From the data below, restate every line word for word.

▶ **Records for processing**:
[Start of section]

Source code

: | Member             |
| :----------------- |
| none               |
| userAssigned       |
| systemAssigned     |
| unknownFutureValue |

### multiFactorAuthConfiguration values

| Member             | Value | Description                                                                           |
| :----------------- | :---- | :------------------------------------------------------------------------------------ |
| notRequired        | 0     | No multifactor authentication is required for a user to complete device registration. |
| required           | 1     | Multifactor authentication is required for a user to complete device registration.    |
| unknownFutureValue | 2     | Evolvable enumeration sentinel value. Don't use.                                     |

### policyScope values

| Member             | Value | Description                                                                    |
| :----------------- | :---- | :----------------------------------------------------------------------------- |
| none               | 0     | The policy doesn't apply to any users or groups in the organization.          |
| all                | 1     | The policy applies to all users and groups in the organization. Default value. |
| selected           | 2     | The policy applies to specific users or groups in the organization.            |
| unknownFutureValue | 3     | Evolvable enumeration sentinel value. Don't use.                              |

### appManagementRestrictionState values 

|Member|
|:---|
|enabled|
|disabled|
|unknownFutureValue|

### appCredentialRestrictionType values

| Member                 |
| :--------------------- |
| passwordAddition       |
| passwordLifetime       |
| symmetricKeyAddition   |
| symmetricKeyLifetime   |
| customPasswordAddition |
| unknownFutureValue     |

[End of section]

▶ **Result of this exercise**:
Source code

: | Member             |
| :----------------- |
| none               |
| userAssigned       |
| systemAssigned     |
| unknownFutureValue |

### multiFactorAuthConfiguration values

| Member             | Value | Description                                                                           |
| :----------------- | :---- | :------------------------------------------------------------------------------------ |
| notRequired        | 0     | No multifactor authentication is required for a user to complete device registration. |
| required           | 1     | Multifactor authentication is required for a user to complete device registration.    |
| unknownFutureValue | 2     | Evolvable enumeration sentinel value. Don't use.                                     |

### policyScope values

| Member             | Value | Description                                                                    |
| :----------------- | :---- | :----------------------------------------------------------------------------- |
| none               | 0     | The policy doesn't apply to any users or groups in the organization.          |
| all                | 1     | The policy applies to all users and groups in the organization. Default value. |
| selected           | 2     | The policy applies to specific users or groups in the organization.            |
| unknownFutureValue | 3     | Evolvable enumeration sentinel value. Don't use.                              |

### appManagementRestrictionState values 

|Member|
|:---|
|enabled|
|disabled|
|unknownFutureValue|

### appCredentialRestrictionType values

| Member                 |
| :--------------------- |
| passwordAddition       |
| passwordLifetime       |
| symmetricKeyAddition   |
| symmetricKeyLifetime   |
| customPasswordAddition |
| unknownFutureValue     |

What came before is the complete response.